**EXTRAIT DE PAGE**
╔══
La Gaume, à l’extrême sud de la Belgique, est une région à l’identité bien marquée, au niveau géographique, culturel, linguistique ou même… climatique! Une découverte qui s’impose d’autant plus de par sa générosité en belles routes pour moto, comme on les aime. On vous attend à Florenville, pour 160km d’évasion et de plaisir.
Si Florenville est bien située en Gaume, elle n’en est pas pour autant la «capitale», cet honneur étant échu à la bonne ville de Virton, plus au sud. Mais Florenville, facilement accessible par l’E411 (sortie n° 26 Neufchâteau) possède le mérite de constituer un «camp de base» idéal pour la boucle gaumaise, rehaussée d’une belle incursion au doux pays de France que nous vous proposons aujourd’hui. Rendez-vous était donc pris à Florenville, place Albert 1er, où il n’y a que l’embarras du choix pour s’offrir le «petit noir» traditionnel dès nos débuts de BBB. Et pour que le tableau achève d’être idéal, Tchè, notre estimé photographe, trouvera même une boucherie-charcuterie ouverte, histoire de glisser dans son sac de réservoir quelques «pipes d’Ardenne», cette délicieuse salaison que le monde entier nous envie (n’ayons pas peur des mots!) et qu’il aime avoir sous la main sur le coup de 11h, lorsqu’une mauvaise faim se rappelle à son bon souvenir!
╚══
**CONSIGNE**
Recopiez mot pour mot le passage du texte sur la Gaume qui va de « La Gaume, à » à « et de plaisir. ».

**Images de visualisation de données**
╔══
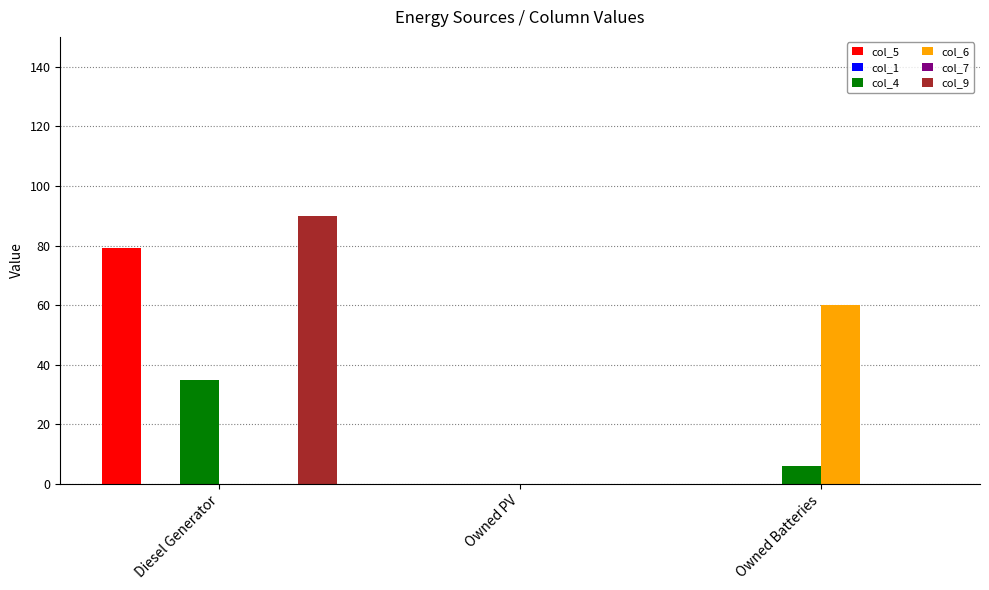

How many groups of bars are there?

3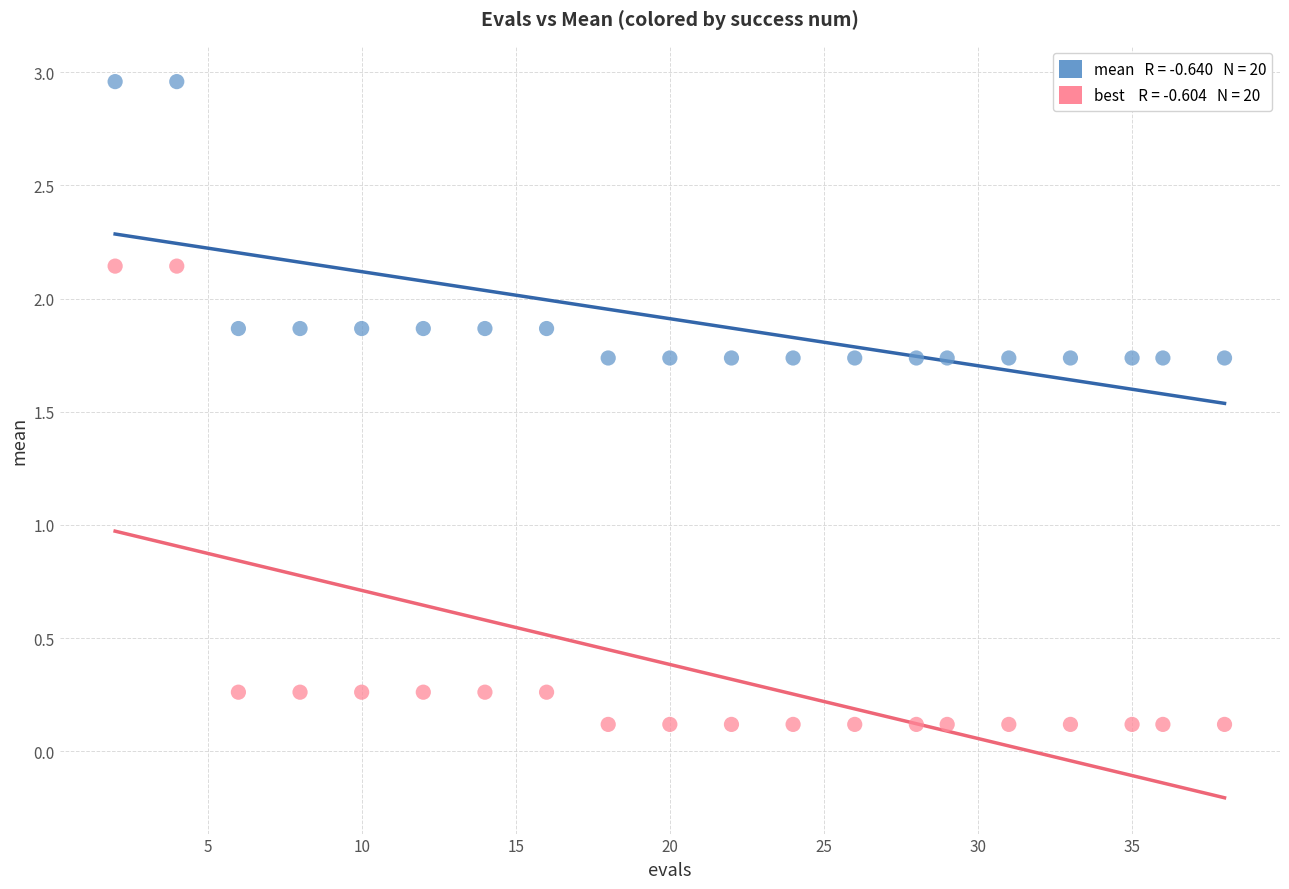

Across all data points, what is the range of Y values (max minus min)?

2.8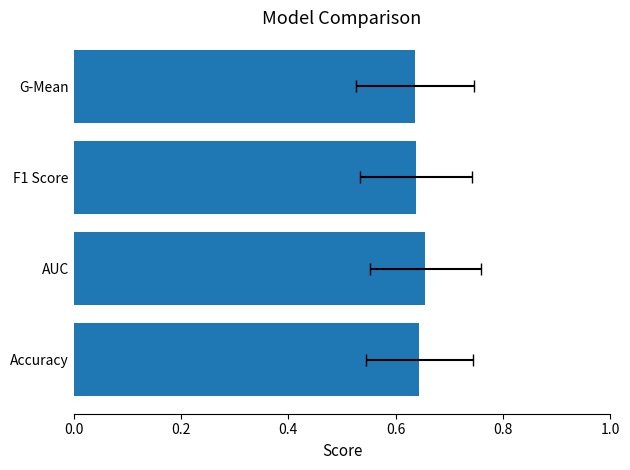

Count the number of categories in the chart.

4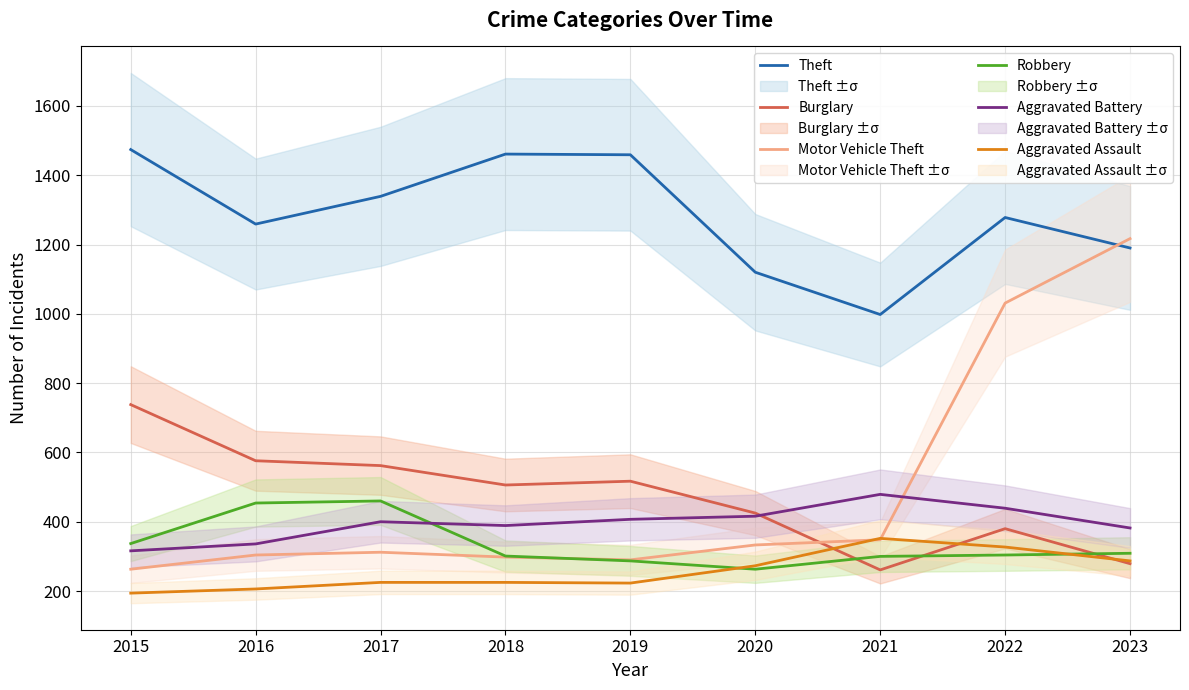

List the labels in order of Robbery value, largest first.

2017, 2016, 2015, 2023, 2022, 2018, 2021, 2019, 2020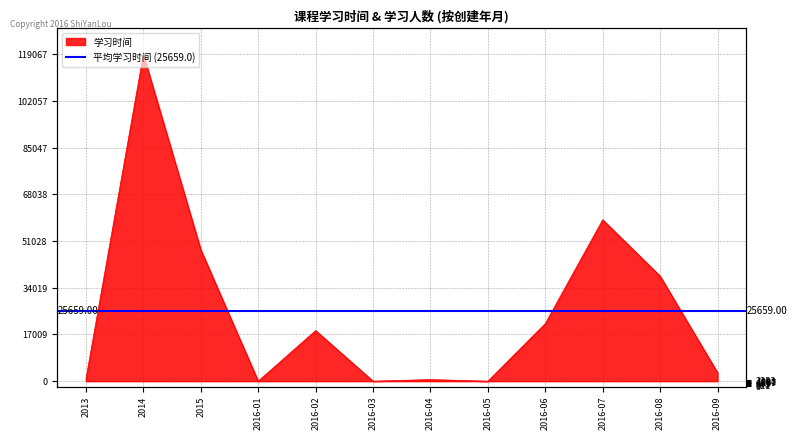

What is the maximum value shown in the chart?

119067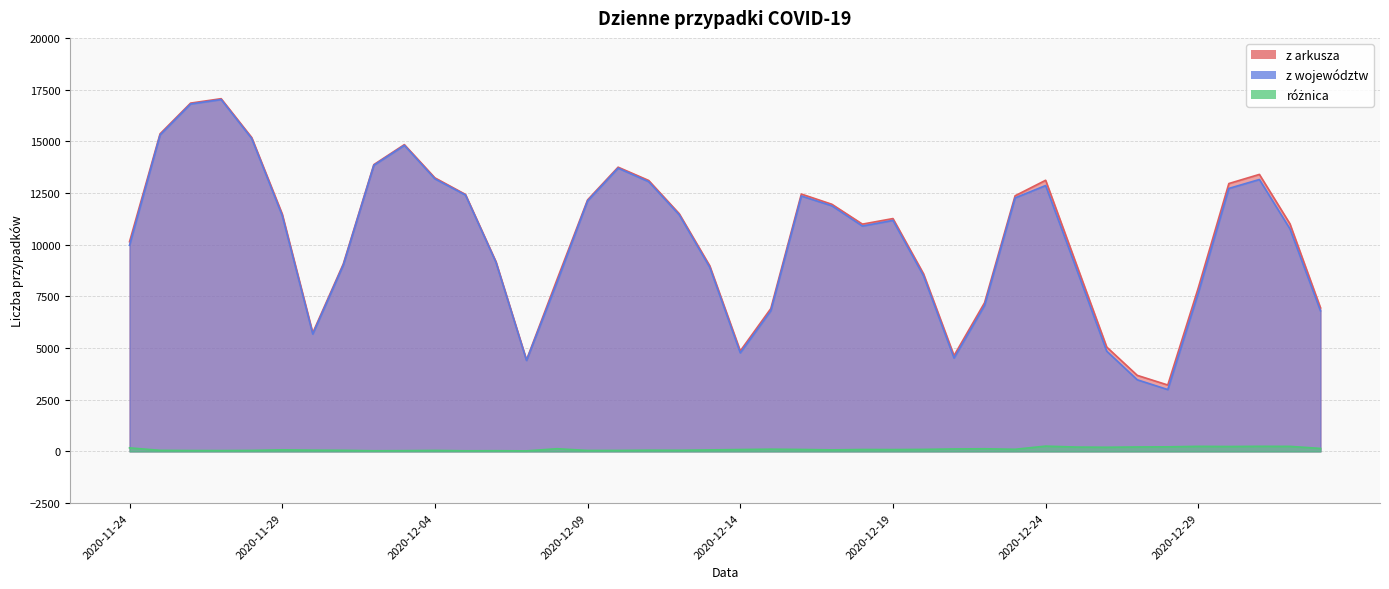

Which series changed the most between 2020-12-01 and 2020-12-30?

z arkusza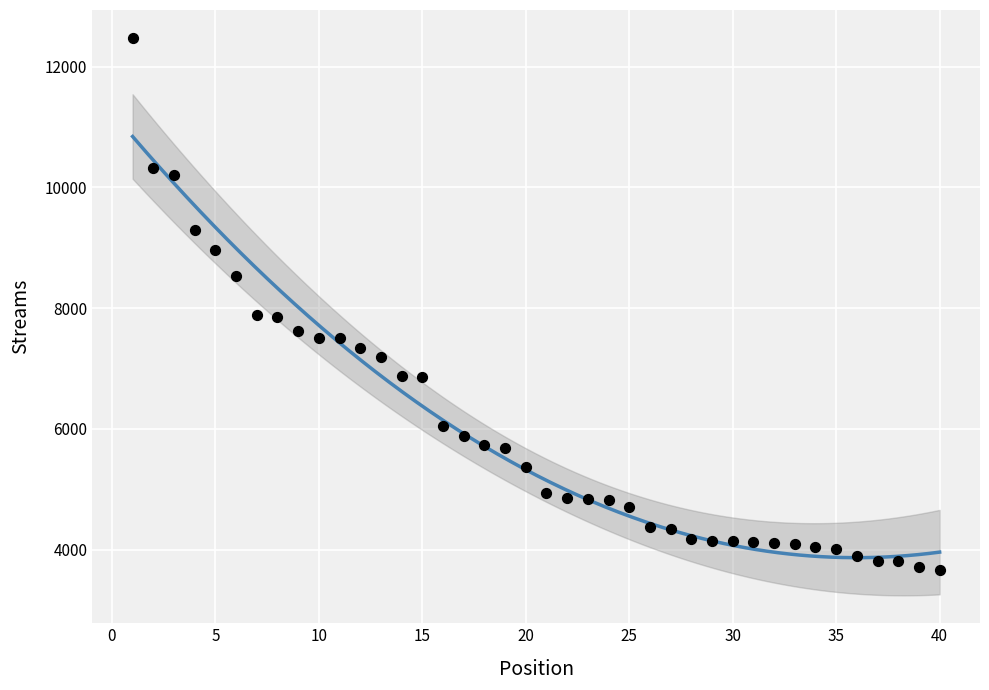

What is the range of Y values (max minus min)?

8816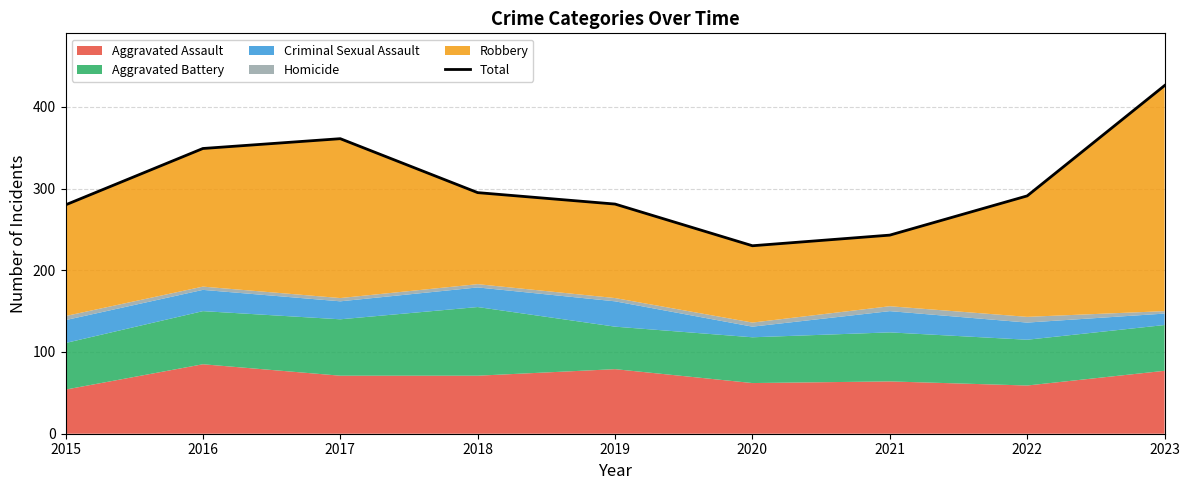

What is the value of the 3rd point from the left?

361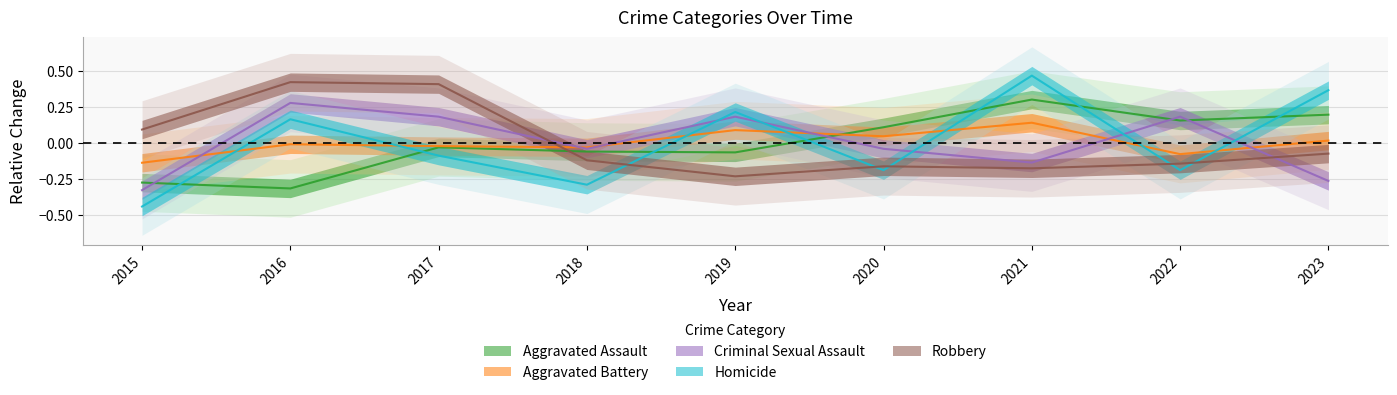

Where do Aggravated Assault and Aggravated Battery first cross each other?

2019 and 2020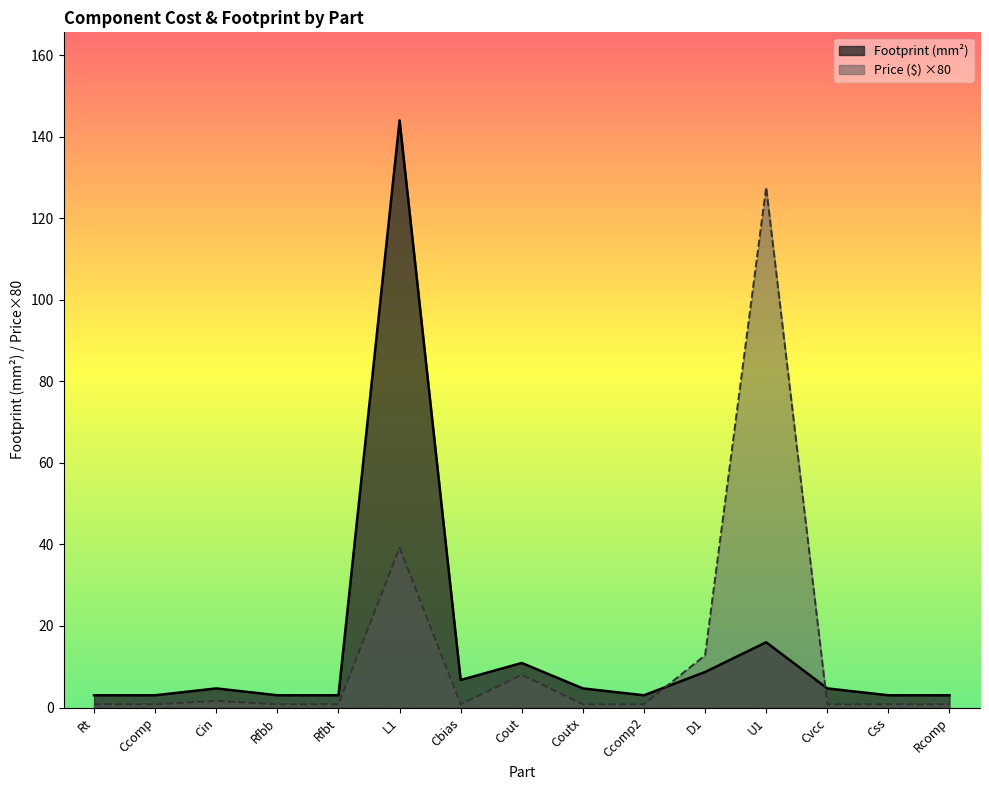

Reading left to right, list all the values displayed in this chart.

Footprint (mm²) line: Rt=3.0	Ccomp=3.0	Cin=4.7	Rfbb=3.0	Rfbt=3.0	L1=144.0	Cbias=6.8	Cout=10.9	Coutx=4.7	Ccomp2=3.0	D1=8.7	U1=16.0	Cvcc=4.7	Css=3.0	Rcomp=3.0
Price ($) ×80 line: Rt=0.8	Ccomp=0.8	Cin=1.6	Rfbb=0.8	Rfbt=0.8	L1=39.2	Cbias=0.8	Cout=8.0	Coutx=0.8	Ccomp2=0.8	D1=12.8	U1=127.6	Cvcc=0.8	Css=0.8	Rcomp=0.8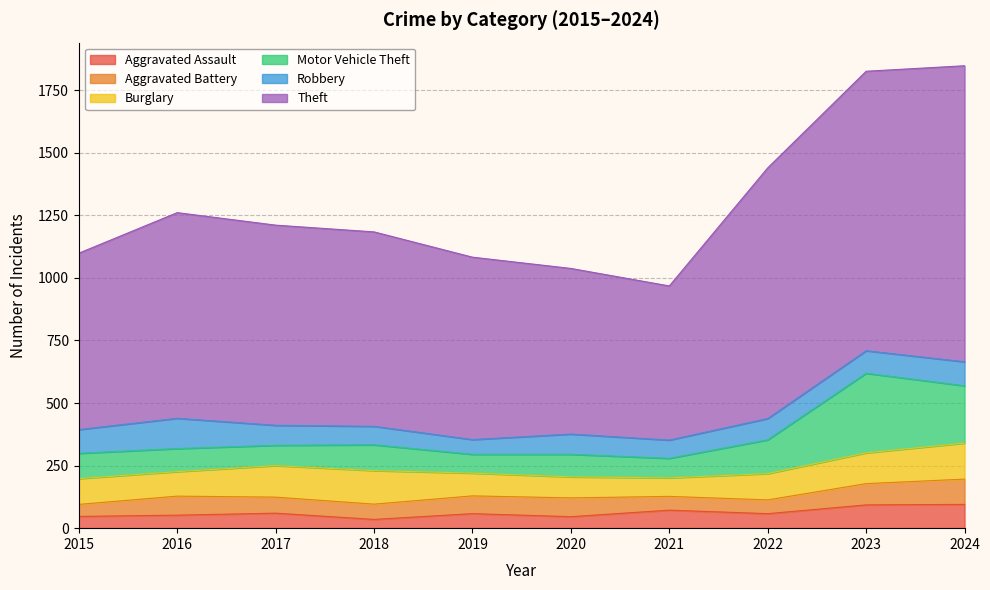

What is the value of the Burglary point at the 7th from the left?

74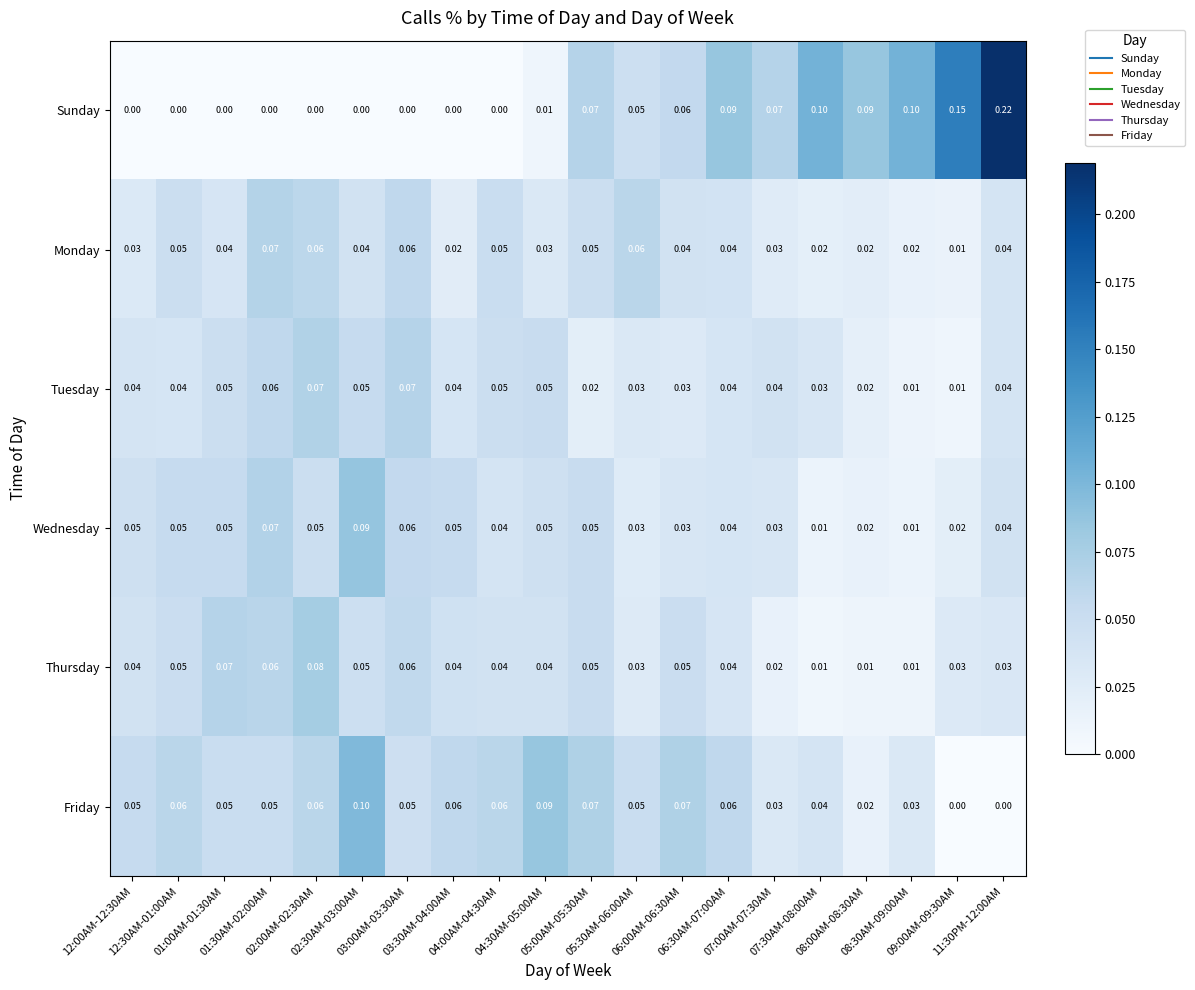

Which series has the largest total across all categories?

Sunday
╚══
**PRODUCTION ATTENDUE**
La Gaume, à l’extrême sud de la Belgique, est une région à l’identité bien marquée, au niveau géographique, culturel, linguistique ou même… climatique! Une découverte qui s’impose d’autant plus de par sa générosité en belles routes pour moto, comme on les aime. On vous attend à Florenville, pour 160km d’évasion et de plaisir.